▸ Data shown
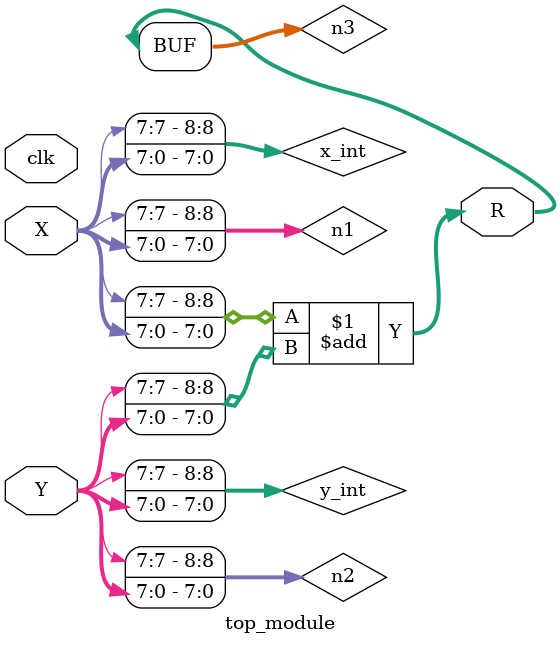
<source format=v>
module top_module
  (input  clk,
   input  [7:0] X,
   input  [7:0] Y,
   output [8:0] R);
  wire [8:0] x_int;
  wire [8:0] y_int;
  wire [8:0] n1;
  wire [8:0] n2;
  wire [8:0] n3;
  assign R = n3; //(module output)
  /* adder8.vhdl:32:8  */
  assign x_int = n1; // (signal)
  /* adder8.vhdl:34:8  */
  assign y_int = n2; // (signal)
  /* adder8.vhdl:37:30  */
  assign n1 = {{1{X[7]}}, X}; // sext
  /* adder8.vhdl:38:30  */
  assign n2 = {{1{Y[7]}}, Y}; // sext
  /* adder8.vhdl:39:50  */
  assign n3 = x_int + y_int;
endmodule


</source>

▸ Problem statement
Each entry above should be written out again exactly, without its pictures.

▸ Exercise result
<source format=v>
module top_module
  (input  clk,
   input  [7:0] X,
   input  [7:0] Y,
   output [8:0] R);
  wire [8:0] x_int;
  wire [8:0] y_int;
  wire [8:0] n1;
  wire [8:0] n2;
  wire [8:0] n3;
  assign R = n3; //(module output)
  /* adder8.vhdl:32:8  */
  assign x_int = n1; // (signal)
  /* adder8.vhdl:34:8  */
  assign y_int = n2; // (signal)
  /* adder8.vhdl:37:30  */
  assign n1 = {{1{X[7]}}, X}; // sext
  /* adder8.vhdl:38:30  */
  assign n2 = {{1{Y[7]}}, Y}; // sext
  /* adder8.vhdl:39:50  */
  assign n3 = x_int + y_int;
endmodule


</source>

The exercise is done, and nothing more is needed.